The website of the Finnish public libraries is a good example in point (see www.publiclibraries.fi) One of the new services to be found there, the so called the "Link library", aims at a classification of webpages according to the Dewey Decimal System. In principle, the staff of all public libraries in the country participate by adding new links.

Interestingly, the number of links in the "link library" is only slowly increasing (by a couple of hundreds per month) , as compared to the extremely rapid growth of webpages (hundreds of thousands new webpages per month?) out there on the WWW. There may be several reasons for this slowness. Yet one key explanation is, I think, that the service of any "Link Library" must consist in its being selective and exclusive.

Additional view of the virtual library

Ranganathan's famous five laws of library science are:
1. Books are for use ;
2. Every reader his book ;
3. Every book its reader ;
4. Save the time of the reader;
5. Library is a growing organism.

Timo Kuronen, a Finnish library specialist, has formulated two complementary laws, both intended to cover the new situation of a library which is going "virtual":

6. Every reader his library ;
7. Every writer his contribution to the library
(Kuronen (2000), see his e-book http://acta.uta.fi/pdf/951-44-4814-6.pdf (the book is in Finnish, but it includes an English Summary)).

According to this view, the digitalized, virtual library is characterized by a new flexibility, and a new degree of participation. But it still is a library.

Or is it? How can one be sure that the library will continue to grow, or even to exist, in the so called information society?

Portals and libraries

During the last two or three years 'portal' has been a buzz-word of a number of institutions and organisations which struggle for visibility and influence on the World Wide Web. The information portal expresses commercial or social power, it is a symbol of hegemony, at least in its own field or sector.

We have already seen that the developers of virtual research libraries, too, have so to speak resigned to the temptation to call their own product "high-quality portals". Should 'portal' and 'virtual library' perhaps be considered overlapping concepts? Or are there any decisive differences between portals and virtual libraries?

I think we should be careful to distinguish between these two phenomena. I shall illustrate my pont with a number of dichotomies:

  1. to sell vs. to serve - Compare the ethos of the librarian to the spirit of the salesman.
  2. commerce vs. culture - Could it be that the Net, just like the library, is not there to sell us things for money?
  3. corporate portals vs. virtual libraries rooted in civil society - Can portals of media corporations and telecom operators avoid being biased by their special commercial interests in the internet?
  4. state vs. civil society - Should we trust the "organization of knowledge" to local or national governments, to ministries and orher official bodies, not to speak of institutions like the World Bank? Why not let the public libraries play the key role?
  5. information amateurs vs. information specialists Who are information specialists if not the librarians?
With the help of these dichotomies and more or less rhetorical questions, I have wanted to sketch a critique of the portal as compared to the virtual library.

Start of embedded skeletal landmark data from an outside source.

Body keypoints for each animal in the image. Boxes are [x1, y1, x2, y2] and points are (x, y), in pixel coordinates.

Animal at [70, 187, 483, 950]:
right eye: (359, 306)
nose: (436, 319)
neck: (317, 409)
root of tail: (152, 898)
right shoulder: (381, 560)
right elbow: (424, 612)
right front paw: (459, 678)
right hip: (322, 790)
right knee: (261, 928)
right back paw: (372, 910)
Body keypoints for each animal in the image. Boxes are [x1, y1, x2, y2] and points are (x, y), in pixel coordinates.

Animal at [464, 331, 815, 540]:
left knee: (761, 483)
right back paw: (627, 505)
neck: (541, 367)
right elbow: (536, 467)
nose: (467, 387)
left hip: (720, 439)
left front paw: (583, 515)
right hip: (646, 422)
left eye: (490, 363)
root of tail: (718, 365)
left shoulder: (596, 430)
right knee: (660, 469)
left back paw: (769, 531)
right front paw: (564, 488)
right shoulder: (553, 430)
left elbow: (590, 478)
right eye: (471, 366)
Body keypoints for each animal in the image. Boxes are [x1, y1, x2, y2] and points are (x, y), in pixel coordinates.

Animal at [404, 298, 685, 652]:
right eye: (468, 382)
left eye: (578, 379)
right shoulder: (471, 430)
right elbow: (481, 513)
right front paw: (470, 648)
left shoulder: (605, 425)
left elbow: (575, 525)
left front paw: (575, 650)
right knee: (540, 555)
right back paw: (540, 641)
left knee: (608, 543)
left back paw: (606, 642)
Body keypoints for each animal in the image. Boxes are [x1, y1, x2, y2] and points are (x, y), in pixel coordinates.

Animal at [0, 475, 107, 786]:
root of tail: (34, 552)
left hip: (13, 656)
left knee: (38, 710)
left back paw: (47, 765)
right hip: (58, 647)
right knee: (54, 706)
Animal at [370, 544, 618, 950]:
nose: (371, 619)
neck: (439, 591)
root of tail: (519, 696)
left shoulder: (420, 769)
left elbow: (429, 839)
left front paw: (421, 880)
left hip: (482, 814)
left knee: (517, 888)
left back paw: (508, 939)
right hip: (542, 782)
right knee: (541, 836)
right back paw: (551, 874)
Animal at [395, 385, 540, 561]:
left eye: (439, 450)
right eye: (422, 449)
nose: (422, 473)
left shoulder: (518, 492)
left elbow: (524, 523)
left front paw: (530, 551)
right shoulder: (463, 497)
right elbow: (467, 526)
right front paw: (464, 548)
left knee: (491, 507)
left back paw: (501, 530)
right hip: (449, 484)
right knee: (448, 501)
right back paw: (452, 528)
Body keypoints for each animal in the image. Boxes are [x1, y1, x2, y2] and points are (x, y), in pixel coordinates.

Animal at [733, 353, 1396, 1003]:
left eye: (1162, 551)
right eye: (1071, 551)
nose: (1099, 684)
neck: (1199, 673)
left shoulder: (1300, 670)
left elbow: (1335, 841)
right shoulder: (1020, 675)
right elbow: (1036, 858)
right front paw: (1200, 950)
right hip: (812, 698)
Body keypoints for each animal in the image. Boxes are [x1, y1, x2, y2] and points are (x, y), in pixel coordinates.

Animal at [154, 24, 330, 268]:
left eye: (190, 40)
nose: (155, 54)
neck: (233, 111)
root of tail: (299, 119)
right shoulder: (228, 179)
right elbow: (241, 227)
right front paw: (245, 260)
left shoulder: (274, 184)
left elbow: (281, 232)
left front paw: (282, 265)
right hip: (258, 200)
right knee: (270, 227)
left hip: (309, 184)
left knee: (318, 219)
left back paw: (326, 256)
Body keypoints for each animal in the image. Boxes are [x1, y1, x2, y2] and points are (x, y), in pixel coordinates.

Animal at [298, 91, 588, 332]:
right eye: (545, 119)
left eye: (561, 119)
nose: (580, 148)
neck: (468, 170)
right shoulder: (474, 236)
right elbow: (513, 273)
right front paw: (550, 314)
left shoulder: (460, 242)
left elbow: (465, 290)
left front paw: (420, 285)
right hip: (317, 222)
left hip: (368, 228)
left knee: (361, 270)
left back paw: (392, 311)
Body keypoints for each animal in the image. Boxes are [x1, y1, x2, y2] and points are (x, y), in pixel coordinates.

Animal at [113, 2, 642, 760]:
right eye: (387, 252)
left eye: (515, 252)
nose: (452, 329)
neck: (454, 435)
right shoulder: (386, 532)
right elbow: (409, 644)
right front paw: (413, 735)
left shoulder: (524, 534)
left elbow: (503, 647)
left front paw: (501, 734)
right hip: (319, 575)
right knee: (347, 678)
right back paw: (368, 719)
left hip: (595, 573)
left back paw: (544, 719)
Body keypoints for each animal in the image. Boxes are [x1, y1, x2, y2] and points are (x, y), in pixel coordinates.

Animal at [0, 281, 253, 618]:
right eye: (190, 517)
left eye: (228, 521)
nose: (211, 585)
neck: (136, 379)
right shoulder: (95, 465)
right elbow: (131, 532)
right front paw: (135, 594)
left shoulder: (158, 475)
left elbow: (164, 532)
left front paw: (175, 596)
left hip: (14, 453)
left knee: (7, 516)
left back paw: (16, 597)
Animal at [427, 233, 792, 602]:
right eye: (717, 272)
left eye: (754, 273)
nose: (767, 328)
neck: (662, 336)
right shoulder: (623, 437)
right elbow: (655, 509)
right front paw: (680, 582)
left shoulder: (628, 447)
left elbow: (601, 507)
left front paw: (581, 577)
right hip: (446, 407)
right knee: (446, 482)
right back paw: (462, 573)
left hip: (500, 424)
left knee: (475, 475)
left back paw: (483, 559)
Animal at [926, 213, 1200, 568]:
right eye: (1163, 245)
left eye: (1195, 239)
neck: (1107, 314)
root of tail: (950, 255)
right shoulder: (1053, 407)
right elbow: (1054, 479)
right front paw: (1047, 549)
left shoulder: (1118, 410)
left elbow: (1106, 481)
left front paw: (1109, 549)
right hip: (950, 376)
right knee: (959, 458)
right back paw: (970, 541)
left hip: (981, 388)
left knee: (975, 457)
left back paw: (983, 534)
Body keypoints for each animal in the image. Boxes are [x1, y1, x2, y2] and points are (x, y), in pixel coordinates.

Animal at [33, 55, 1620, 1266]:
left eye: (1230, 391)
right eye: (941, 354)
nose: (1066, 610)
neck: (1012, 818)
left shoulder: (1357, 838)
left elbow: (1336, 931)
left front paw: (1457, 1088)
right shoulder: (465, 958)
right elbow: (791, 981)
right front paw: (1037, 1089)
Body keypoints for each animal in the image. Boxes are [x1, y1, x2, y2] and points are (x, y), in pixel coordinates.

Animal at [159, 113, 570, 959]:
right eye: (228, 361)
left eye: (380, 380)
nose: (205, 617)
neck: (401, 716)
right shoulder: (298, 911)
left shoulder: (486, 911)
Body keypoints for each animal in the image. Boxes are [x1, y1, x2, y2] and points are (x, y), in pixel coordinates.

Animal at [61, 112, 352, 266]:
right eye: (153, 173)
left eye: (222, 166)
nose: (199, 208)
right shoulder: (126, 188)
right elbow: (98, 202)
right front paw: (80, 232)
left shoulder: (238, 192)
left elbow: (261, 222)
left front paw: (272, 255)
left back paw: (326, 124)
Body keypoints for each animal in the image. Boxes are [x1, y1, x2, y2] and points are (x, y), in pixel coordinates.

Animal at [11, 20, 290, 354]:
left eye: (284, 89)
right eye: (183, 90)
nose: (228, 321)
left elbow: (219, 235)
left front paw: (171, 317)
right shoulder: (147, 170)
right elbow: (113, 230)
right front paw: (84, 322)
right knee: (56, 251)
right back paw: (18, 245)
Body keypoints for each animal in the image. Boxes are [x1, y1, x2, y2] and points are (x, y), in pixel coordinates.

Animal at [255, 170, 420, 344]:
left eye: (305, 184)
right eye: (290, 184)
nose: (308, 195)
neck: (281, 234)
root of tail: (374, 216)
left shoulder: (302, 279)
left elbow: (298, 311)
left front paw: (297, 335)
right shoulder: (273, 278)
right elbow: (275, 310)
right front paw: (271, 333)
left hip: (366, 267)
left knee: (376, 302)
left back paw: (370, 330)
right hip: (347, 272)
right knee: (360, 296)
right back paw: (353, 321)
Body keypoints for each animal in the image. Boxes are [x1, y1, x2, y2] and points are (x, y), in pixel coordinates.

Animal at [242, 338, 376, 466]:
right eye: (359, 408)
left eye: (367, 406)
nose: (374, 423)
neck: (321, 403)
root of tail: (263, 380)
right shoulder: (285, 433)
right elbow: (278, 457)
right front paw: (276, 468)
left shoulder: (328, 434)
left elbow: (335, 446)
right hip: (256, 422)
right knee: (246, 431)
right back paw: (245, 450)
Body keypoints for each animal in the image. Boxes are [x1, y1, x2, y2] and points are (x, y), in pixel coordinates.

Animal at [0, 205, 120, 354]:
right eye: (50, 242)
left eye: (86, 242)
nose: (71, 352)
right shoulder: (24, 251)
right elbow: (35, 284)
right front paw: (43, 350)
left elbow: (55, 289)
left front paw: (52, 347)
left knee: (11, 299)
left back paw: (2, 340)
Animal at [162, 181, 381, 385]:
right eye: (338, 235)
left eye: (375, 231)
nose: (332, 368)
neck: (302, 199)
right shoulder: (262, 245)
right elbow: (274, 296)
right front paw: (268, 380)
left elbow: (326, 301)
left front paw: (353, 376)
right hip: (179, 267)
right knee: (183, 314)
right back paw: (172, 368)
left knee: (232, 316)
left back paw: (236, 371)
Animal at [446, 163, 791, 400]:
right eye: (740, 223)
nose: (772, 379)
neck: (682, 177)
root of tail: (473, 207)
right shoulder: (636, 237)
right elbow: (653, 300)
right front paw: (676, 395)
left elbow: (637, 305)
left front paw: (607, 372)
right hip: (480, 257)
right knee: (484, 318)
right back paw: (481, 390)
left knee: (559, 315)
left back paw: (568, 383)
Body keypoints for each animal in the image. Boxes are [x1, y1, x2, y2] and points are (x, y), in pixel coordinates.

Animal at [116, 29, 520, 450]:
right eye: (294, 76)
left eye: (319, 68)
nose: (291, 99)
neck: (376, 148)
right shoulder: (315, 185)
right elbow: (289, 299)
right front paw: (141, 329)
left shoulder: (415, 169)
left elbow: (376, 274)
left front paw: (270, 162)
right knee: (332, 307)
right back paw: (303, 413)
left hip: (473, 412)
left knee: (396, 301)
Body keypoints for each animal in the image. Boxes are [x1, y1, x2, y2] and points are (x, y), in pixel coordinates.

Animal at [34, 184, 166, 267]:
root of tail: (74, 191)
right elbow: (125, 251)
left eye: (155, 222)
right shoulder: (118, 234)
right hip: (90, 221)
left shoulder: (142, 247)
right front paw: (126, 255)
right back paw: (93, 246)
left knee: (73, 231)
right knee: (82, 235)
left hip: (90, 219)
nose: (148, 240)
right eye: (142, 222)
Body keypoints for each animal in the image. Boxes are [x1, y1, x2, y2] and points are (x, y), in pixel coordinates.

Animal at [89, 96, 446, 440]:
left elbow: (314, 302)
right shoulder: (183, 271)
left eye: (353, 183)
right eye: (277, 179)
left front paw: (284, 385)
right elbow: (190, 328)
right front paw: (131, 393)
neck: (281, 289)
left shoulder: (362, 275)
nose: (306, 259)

More fundamental critical arguments remain to be made. A library is much more than a gateway, or portal to information. Originally consecrated to the cult of the muses, the library is a meeting-place of the seekers of truth and beauty, a mouseion. The ethos of the librarian consists in improving that place and to serve those seekers.

Secondly, libraries do not only provide catalagues, links, databases and metadata. Functioning also as depositories they play a key role in the preservation of information and knowledge. This, of course, is a strategic issue in the so called information society.

The library as one of the state powers in the information society

These reflections lead to the following conclusion:in the information society the public library ought to play the role of an Informational power which balances and checks the traditional Legislative, Executive and Judicial powers.

And this, in turn, leads to the question whether the Moscow Manifesto is too modest in its recommendations.